Lining Up Money

Howard Rohleder

EARLY LAST YEAR, just as the pandemic was starting, we were looking to buy a new home in an area where houses sold quickly—but we feared selling our existing home would be far slower. In addition, home prices in the new area were substantially higher.

We had no first mortgage on our existing house and no desire to take one out for the new home. Still, we wanted to strike quickly if we found the right place to buy, and that would mean coming up with cash at short notice. I began to consider which investments to sell. Problem is, selling would mean triggering taxes and potentially missing out on investment gains, so we wanted to limit the amount of investments we sold—which we did by borrowing the maximum possible on our HELOC, or home equity line of credit.

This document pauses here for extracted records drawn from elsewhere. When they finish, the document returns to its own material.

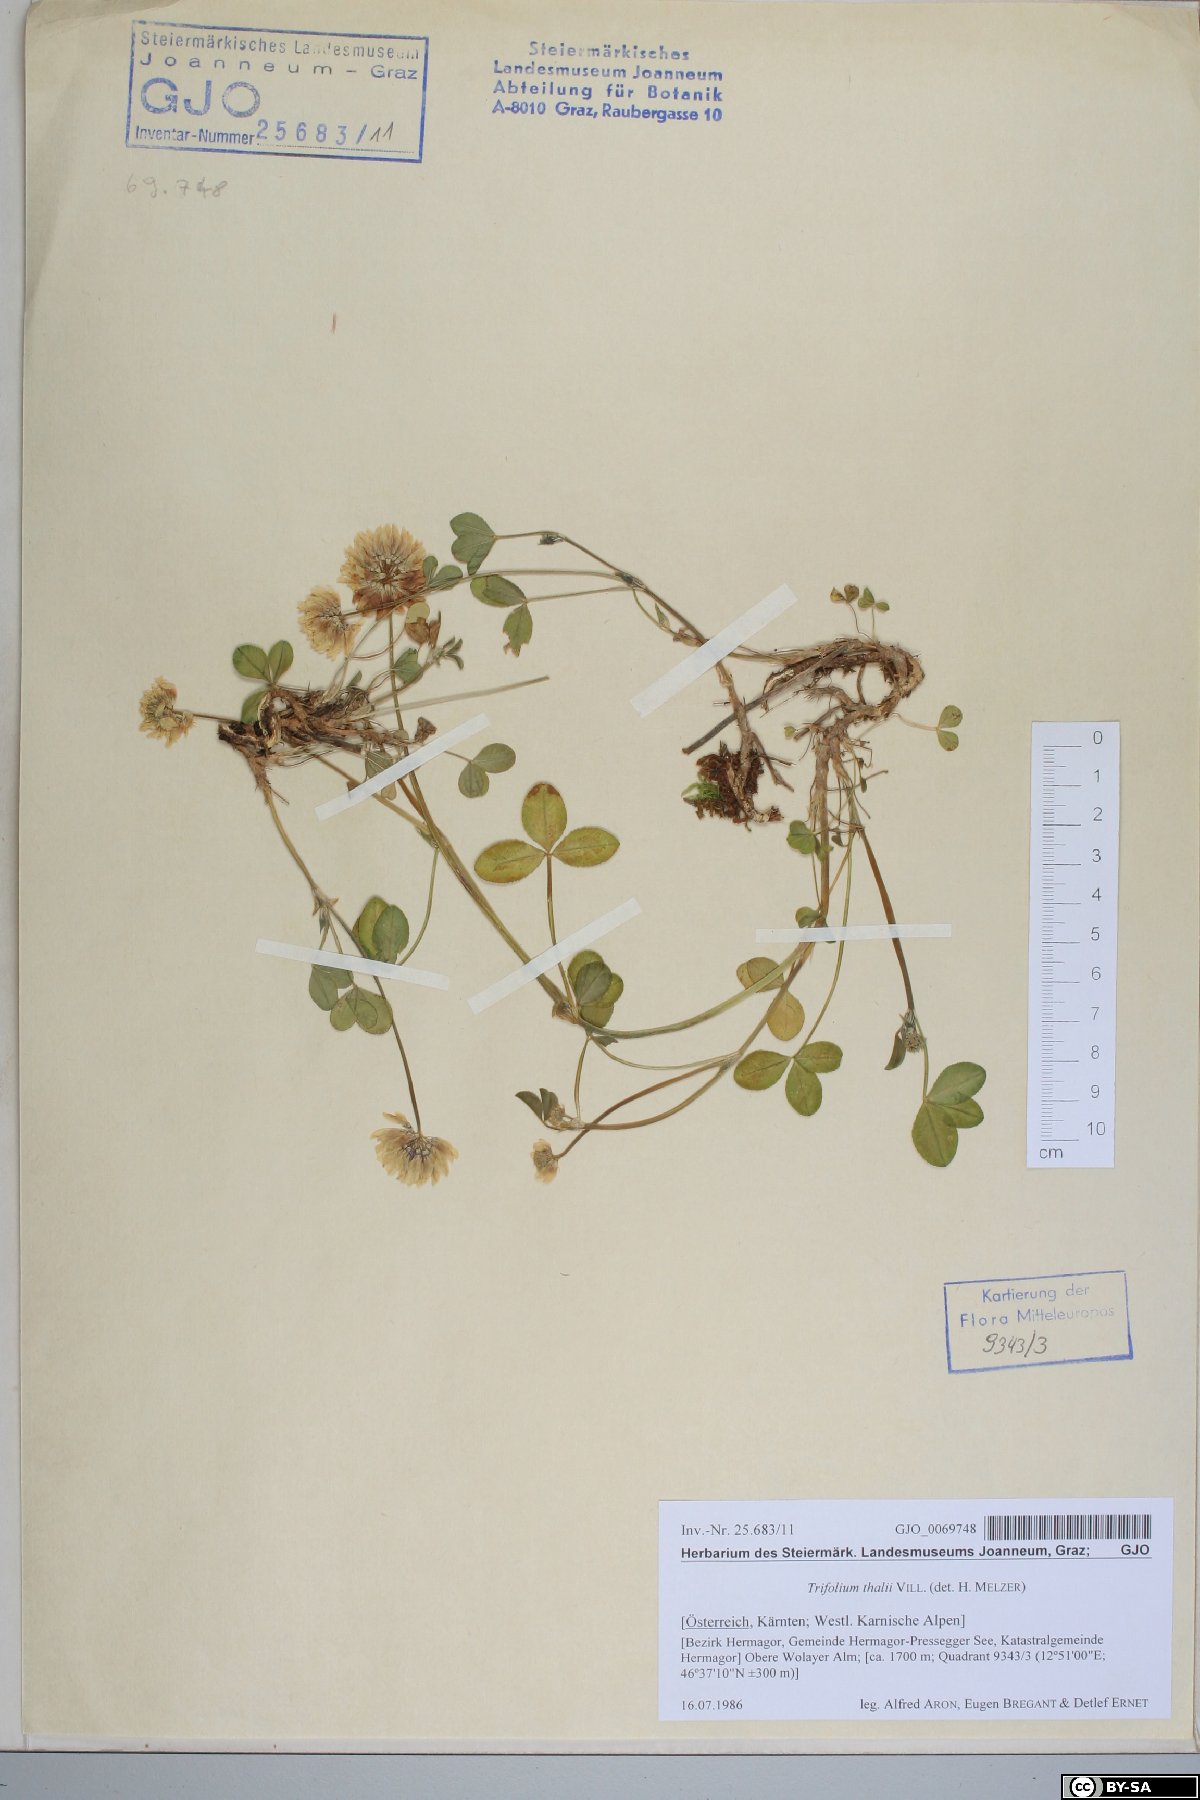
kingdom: Plantae
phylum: Tracheophyta
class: Magnoliopsida
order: Fabales
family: Fabaceae
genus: Trifolium
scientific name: Trifolium thalii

HELOCs can play a crucial role as part of a family’s emergency plan. But they can also be used to transfer equity from your current home to a new house. We had a 10-year line of credit as an emergency source of funds. We hadn’t tapped the HELOC during the first nine years we had it. But last year, it was the emergency cash we needed—even if we weren’t facing a true emergency.

By borrowing the full amount allowed by the credit line, we reduced the amount of investments we had to sell. It worked like a charm: We were able to buy the new house for cash. Our investments continued to grow, while we paid minimal interest on the borrowing. As soon as our old home sold, we repaid the loan.

Intrigued by our strategy? Make sure you apply for the HELOC while you still have a paycheck coming in—because you’re far more likely to be approved.